Bottom‑line: What should you do?

  • First, assess your dietary habits. If you eat a lot of fruits & vegetables regularly (raw peppers, citrus, berries, broccoli, etc.), you’re probably getting enough or near enough vitamin C.

  • If you tend toward minimal fruit/veg, or under stress (cold weather, workouts, travel), a moderate supplement (e.g. 500‑1,000 mg) might help reduce cold severity and speed up recovery. Discuss this with your physician before taking.

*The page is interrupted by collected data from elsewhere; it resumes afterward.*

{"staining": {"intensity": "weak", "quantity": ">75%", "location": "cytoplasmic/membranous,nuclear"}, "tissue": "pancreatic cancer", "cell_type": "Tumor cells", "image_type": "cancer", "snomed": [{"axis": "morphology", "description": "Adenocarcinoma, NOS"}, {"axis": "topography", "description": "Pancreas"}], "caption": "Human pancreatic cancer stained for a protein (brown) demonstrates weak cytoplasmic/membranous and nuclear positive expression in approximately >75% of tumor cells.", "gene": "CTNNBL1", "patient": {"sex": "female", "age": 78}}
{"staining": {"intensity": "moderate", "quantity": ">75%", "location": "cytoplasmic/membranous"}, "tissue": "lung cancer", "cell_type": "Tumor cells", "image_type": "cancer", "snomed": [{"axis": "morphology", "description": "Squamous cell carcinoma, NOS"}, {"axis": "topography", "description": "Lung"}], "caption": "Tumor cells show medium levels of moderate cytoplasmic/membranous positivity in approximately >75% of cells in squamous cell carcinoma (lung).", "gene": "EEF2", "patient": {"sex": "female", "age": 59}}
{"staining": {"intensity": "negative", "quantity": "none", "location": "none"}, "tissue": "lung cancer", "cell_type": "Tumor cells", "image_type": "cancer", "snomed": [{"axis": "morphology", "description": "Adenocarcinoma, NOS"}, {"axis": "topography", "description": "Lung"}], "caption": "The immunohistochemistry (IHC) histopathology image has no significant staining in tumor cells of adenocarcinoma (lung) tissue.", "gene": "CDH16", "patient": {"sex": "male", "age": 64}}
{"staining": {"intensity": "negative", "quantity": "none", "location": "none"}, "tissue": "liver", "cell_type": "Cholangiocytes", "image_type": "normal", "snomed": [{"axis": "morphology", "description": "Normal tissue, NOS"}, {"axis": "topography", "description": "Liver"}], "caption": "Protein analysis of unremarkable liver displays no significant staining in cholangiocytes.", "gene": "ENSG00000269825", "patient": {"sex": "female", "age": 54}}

Some populations have increased risk of kidney stones with vitamin C intakes. 

  • Don’t assume big doses cure colds or prevent them in all cases; they help modestly. Over‑consuming isn’t always beneficial and may have side effects.

References:

1.Hemilä, H., Chalker, E. Vitamin C reduces the severity of common colds: a meta-analysis.BMC Public Health 23, 2468 (2023). https://doi.org/10.1186/s12889-023-17229-8

2.Hemilä H, Chalker E. Vitamin C for preventing and treating the common cold. Cochrane Database of Systematic Reviews 2013, Issue 1. Art. No.: CD000980. DOI: 10.1002/14651858.CD000980.pub4.

3. Eur Clin Journal.2006 Jan;60(1):9-17.doi: 10.1038/sj.ejcn.1602261.

4. Epidemiology.2002 Jan;13(1):38-44. doi: 10.1097/00001648-200201000-00007.